Until We Meat Again

I couldn’t be a vegetarian unless I was forced to be one, like if all the animals in the whole world suddenly disappeared. Vincent Vega was right, pork chops taste good and bacon tastes good. Seriously, how the hell do you give up bacon if you don’t have to? And steak and burgers and OMG too many things I’d miss. But don’t get me wrong, I love vegetables too.

Even as a kid I loved vegetables, so it is not so unusual that my mother likes to remind me that I used to call broccoli “my little trees” and that once when I was a small child I turned down dessert for a second helping of mixed vegetables. What can I say, they tasted good and there was only room for them or the dessert. Despite the fact that I still remember how the mixed vegetables tasted and I have no recollection of what the dessert was, I did not grow up to be a dessert hating vegetarian.
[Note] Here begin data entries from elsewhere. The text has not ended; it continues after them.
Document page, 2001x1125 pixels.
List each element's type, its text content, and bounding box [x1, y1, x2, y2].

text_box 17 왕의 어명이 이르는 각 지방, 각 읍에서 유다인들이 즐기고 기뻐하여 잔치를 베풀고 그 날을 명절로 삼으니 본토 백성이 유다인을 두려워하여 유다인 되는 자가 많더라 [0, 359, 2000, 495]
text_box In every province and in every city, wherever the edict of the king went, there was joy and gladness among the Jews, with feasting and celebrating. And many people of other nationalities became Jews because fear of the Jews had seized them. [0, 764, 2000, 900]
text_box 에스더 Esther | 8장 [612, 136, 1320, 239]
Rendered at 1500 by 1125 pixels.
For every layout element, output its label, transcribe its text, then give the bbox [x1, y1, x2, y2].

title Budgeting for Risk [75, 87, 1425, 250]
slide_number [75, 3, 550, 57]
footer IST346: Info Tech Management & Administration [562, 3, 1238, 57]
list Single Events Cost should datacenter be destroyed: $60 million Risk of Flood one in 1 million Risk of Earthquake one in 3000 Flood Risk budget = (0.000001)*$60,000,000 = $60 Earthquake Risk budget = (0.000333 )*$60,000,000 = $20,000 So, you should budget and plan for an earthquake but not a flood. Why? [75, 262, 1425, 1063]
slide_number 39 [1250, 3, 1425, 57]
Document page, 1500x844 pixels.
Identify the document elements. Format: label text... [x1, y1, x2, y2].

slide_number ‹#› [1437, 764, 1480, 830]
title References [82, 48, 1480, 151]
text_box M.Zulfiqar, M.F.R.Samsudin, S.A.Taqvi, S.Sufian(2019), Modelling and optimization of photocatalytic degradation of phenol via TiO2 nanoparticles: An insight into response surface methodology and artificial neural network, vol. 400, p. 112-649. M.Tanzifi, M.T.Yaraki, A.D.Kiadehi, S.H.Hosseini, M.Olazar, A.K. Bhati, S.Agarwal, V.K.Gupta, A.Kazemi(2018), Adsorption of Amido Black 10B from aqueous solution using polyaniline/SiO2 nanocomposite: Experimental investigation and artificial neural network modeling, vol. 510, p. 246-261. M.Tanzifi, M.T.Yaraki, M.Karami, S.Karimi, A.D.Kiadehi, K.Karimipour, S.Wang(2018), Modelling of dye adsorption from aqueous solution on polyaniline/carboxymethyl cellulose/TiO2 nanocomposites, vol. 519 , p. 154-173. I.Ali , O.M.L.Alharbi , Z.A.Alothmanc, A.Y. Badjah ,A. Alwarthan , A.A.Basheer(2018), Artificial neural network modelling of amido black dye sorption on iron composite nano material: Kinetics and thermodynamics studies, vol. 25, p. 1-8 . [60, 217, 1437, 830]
Even with my great love of vegetables and my great love of animals for that matter, I still crave meat. For various reasons, I have gone long periods of time without eating it but eventually, my physical need to eat meat won out over my disgust at seeing animals butchered (for food) and the mad cow disease scare. In 2010 the threat of near unbearable physical pain of a gallbladder attack kept me from eating beef and pork for six months (and chocolate bars, nuts, avocados, chips… you know the stuff you actually want to eat). Once I had my gallbladder removed (good riddance!) I was back eating meat within a weeks time, in fact, I missed so many of the things I could not eat that I overdid it. I then had to seriously rethink my diet. I made the decision that it was less crazy (I would be less crazy) to continue to eat all the different kinds of foods I enjoy and not to let my cravings go ignored.

So once free of my torturous dictator gallbladder and after a binge (or two) I’m trying to eat normally. My “strategy” is to give in to my cravings but feed them with the healthy option most of the time, which includes having several meat-free meals every week. So far my vegetarian options never feel like a meat-free meal, they are just good tasting food and I am being totally honest when I say that after a meal such as a chickpea burger I get up from the table full and satisfied. However, it does not make me want to be a full-time vegetarian. So I’ll have a second helping of mixed vegetables without skipping dessert and I will continue to eat bacon cheeseburgers without remorse, I just won’t do it every day.